Task item |
Wherever the word "this" appears in a line of the records, copy that line.

═════ Dataset extract ═════

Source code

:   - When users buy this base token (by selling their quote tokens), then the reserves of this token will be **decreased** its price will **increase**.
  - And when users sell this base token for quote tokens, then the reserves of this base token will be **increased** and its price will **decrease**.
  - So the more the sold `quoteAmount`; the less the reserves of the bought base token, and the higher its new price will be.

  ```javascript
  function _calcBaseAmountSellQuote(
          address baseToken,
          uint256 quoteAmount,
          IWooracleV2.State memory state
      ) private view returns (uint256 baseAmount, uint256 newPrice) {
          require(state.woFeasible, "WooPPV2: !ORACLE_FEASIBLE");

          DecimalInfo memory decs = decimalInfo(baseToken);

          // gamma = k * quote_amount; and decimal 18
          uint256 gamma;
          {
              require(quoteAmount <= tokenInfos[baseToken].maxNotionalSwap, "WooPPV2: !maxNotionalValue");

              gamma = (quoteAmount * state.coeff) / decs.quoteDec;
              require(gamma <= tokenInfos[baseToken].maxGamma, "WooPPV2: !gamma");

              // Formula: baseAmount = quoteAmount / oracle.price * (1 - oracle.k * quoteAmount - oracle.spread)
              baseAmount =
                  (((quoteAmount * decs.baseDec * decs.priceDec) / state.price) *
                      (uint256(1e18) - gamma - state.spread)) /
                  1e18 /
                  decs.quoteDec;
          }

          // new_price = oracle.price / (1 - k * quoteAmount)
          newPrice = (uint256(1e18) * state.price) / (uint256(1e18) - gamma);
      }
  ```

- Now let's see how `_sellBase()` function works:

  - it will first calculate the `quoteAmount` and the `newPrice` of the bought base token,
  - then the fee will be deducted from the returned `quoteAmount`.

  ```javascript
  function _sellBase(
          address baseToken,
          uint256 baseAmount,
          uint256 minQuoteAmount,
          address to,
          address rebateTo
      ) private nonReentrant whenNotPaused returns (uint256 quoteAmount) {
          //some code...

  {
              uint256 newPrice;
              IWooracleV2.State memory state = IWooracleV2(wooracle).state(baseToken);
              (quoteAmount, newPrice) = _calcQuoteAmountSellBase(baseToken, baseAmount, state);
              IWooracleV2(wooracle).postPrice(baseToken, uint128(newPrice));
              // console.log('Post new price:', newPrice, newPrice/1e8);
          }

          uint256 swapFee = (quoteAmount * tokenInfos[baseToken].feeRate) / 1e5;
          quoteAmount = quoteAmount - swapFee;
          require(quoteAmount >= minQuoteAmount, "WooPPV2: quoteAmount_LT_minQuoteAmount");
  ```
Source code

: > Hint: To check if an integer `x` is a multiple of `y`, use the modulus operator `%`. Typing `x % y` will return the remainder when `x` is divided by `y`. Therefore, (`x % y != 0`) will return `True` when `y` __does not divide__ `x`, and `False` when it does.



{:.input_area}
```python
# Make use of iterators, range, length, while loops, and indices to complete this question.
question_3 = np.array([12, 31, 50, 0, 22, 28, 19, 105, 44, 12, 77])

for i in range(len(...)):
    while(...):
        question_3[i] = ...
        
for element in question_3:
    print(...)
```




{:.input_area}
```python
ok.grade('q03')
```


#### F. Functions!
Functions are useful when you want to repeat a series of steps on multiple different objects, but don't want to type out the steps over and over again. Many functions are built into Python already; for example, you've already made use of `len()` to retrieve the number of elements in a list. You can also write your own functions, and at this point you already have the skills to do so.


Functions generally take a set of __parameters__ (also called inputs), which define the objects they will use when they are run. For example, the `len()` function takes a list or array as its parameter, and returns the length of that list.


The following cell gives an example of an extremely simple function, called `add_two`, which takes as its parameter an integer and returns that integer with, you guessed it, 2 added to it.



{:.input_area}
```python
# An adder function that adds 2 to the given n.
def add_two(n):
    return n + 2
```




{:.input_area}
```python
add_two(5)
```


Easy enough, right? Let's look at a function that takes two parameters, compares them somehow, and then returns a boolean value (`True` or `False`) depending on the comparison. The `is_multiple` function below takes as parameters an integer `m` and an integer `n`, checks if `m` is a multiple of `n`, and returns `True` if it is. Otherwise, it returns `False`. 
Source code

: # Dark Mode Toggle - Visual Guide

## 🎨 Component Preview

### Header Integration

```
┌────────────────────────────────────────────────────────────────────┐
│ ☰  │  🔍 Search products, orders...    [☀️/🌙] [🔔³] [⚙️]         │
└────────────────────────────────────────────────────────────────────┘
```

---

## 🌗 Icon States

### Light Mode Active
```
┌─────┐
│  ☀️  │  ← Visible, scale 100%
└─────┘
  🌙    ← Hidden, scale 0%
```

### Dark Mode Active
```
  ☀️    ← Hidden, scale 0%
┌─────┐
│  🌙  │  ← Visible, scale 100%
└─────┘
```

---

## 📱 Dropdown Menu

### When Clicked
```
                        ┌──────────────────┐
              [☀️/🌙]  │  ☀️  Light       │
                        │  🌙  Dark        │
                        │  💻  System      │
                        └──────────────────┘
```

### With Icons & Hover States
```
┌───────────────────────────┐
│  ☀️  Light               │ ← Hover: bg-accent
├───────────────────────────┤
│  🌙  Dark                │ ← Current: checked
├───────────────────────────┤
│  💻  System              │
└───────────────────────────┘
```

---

═════

Written response |
:   - When users buy this base token (by selling their quote tokens), then the reserves of this token will be **decreased** its price will **increase**.
  - And when users sell this base token for quote tokens, then the reserves of this base token will be **increased** and its price will **decrease**.
# Make use of iterators, range, length, while loops, and indices to complete this question.
Functions are useful when you want to repeat a series of steps on multiple different objects, but don't want to type out the steps over and over again. Many functions are built into Python already; for example, you've already made use of `len()` to retrieve the number of elements in a list. You can also write your own functions, and at this point you already have the skills to do so.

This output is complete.